### TEXT FOR ANALYSIS

►

A buddy of mind (local ham radio op) forwarded an email that you might see making the rounds.  It features an assortment of pictures of people in various settings absolutely glued to their phones.

At the end is a picture of Albert Einstein with the quote “I fear the day that technology will surpass our human interaction. The world will have a generation of idiots…” 

While it’s appealing, and we do seem to have a world of idiots, we note that it’s not really an Einstein quote It is actually dismissed in a thorough discussion over here at Snope.com.  But it does get to our first point along the path of Urban Survival:  Check your sources. And ask if they are reporting or opining.

(Continues below)


The matter first rattled in my head around 3:30 AM today when I was moderating the discussion and Comment section of this site.

A reader has put out (like trolling bait) a request for comment about something a CNN opinion promoter had written.  I declined except to note that the so-called “news” item was more an individual’s opinion of events (not new information that was sourced) and EVERYONE has an opinion.  Like everyone has one of those things you sit on.

The shotgun wedding between concepts?

Well, the Einstein quote wasn’t real – and most ALL the “opinion writers” take a few very scant and mostly unproven “facts” (assertions really) and weave them into a whole cloth which they then sell to huge audiences in return for ad dollars.

So we have a bottom  line to begin with today:  Check the Bona Fides and Credentials  (B’s & C’s) of anything you read on the ‘net.

A huge amount of the net’s “fake news” is really “Opinion in drag.”  Despite this, it goes into the blender of general public opinion just as though it were real.

Hell of a phenomena.

Over on our 24/7 headline serving site (www.computationalfuture.com) we are very suspect (and usually don’t open) any RSS feed link that begins with a person’s name (first, or last and a colon after it).  Unless it’s as news maker, not an opiner or whiner.

It’s a pretty simple filter, but useful.  You’re welcome to use it.


Baking the Fed, Printing Dough

Time for our Friday look at the real driver of the markets, economy, Modern Monetary Theory, and most everything else:  The Federal Reserve’s two weekly confessionals about how much money is being “made up.”

In other words, in April, May, and June, the rate of increase of M1 (cash and demand deposits, essentially) was being puffed up at a 6.7% (annualized) rate.  But in the most recent window (confession period ending July 17) we’re going up 9.5% (annualized).

Can you say pedal to the metal?

An idiot like me will see this much dough coming in to the economy and automatically assume (rightly or otherwise) that there will be gobs and oodles of “leakage” into the markets.

Fortunately, I expect a short, sharp (and hopefully profitable) pullback today and with any luck sufficient follow-through so we can bounce off the bottom of our current trend channel and I can fatten up the ol’ trading account more.

No telling what will actually happen, but the market is bound to Feel the Pain of the health insurance outfits who didn’t get their BUYOFF/BAILOUT since John McCain’s decision to vote against repeal of Obamacare…

Look for the market to shed some tears – and points – as it’s always so sad from the corporate standpoint when lobbying money doesn’t BUY as much as expected.

On to GDP Results

Just our from the Bureau of Economic Analysis:  New GDP figures to ponder:

“Real gross domestic product increased at an annual rate of 2.6 percent in the second quarter of 2017 (table 1), according to the “advance” estimate released by the Bureau of Economic Analysis. In the first quarter, real GDP increased 1.2 percent (revised).

◄

### DATASET ENTRIES
►

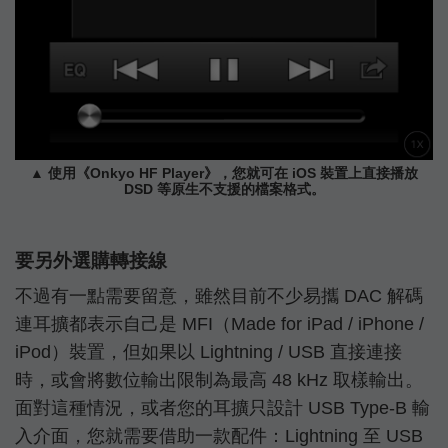
▲ 使用《Onkyo HF Player》，您就可在 iOS 裝置上直接播放
DSD 等原生不支援的檔案格式。
要另外選購轉接線
不過有一點需要留意，雖然目前不少易攜 DAC 解碼
連耳擴都表示自己是 MFI（Made for iPad / iPhone /
iPod）裝置，但如果以 Lightning / USB 直接連接
時，或會將數位輸出限制為最高 48 kHz 取樣輸出。
面對這種情況，或者您的耳擴只設計 USB Type-B 輸
入介面，您就需要借助一款配件：Lightning 至 USB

◄

### WHAT IS BEING ASKED
In the post above on checking sources and the economy, what annual rate of increase does the Bureau of Economic Analysis's "advance" estimate give for real GDP in the second quarter of 2017?

### SOLUTION FOR THIS PROBLEM
2.6 percent